* [PROBLEM DESCRIPTION]:
Please take the lines from the one holding "focal_35mm: 36" through the one holding "exposure_s: 1/160" in the data below and copy them exactly.

* * * * * * *

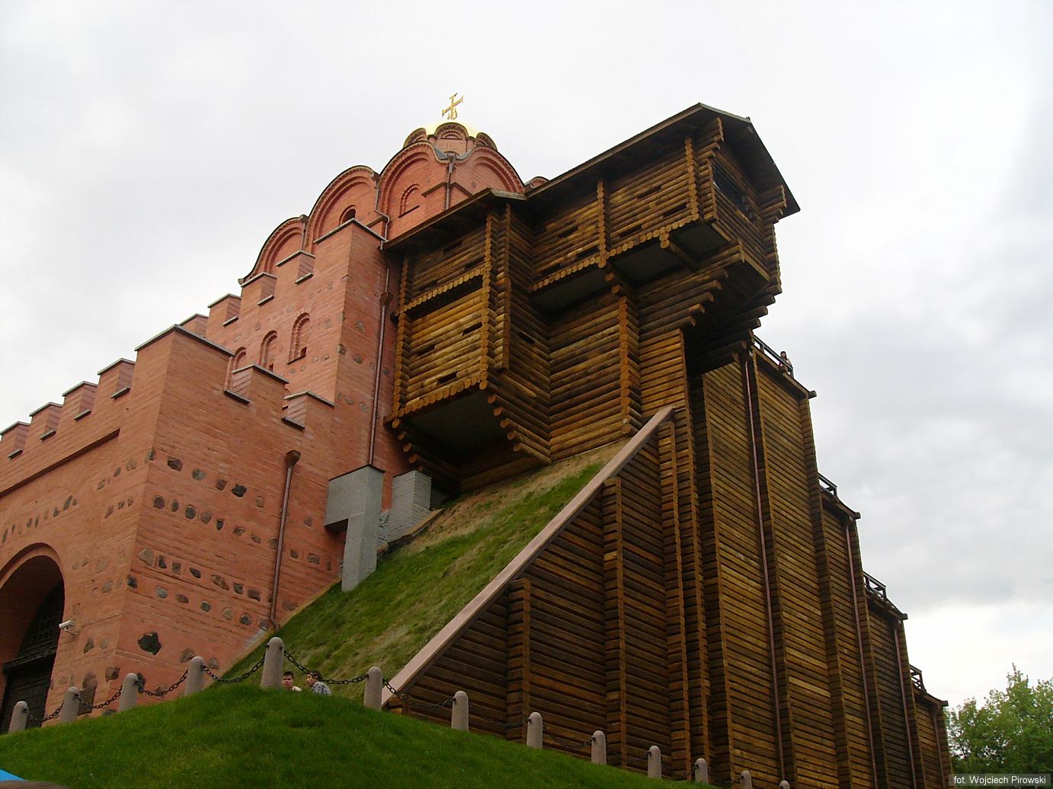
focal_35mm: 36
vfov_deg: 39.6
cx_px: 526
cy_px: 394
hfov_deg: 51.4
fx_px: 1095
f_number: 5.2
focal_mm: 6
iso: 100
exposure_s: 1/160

* * * * * * *

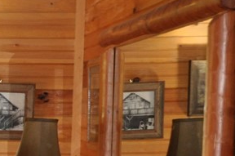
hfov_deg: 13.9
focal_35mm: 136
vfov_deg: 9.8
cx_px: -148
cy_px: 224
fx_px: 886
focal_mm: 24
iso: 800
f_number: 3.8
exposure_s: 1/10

* * * * * * *

* [WRITTEN RESPONSE]:
focal_35mm: 36
vfov_deg: 39.6
cx_px: 526
cy_px: 394
hfov_deg: 51.4
fx_px: 1095
f_number: 5.2
focal_mm: 6
iso: 100
exposure_s: 1/160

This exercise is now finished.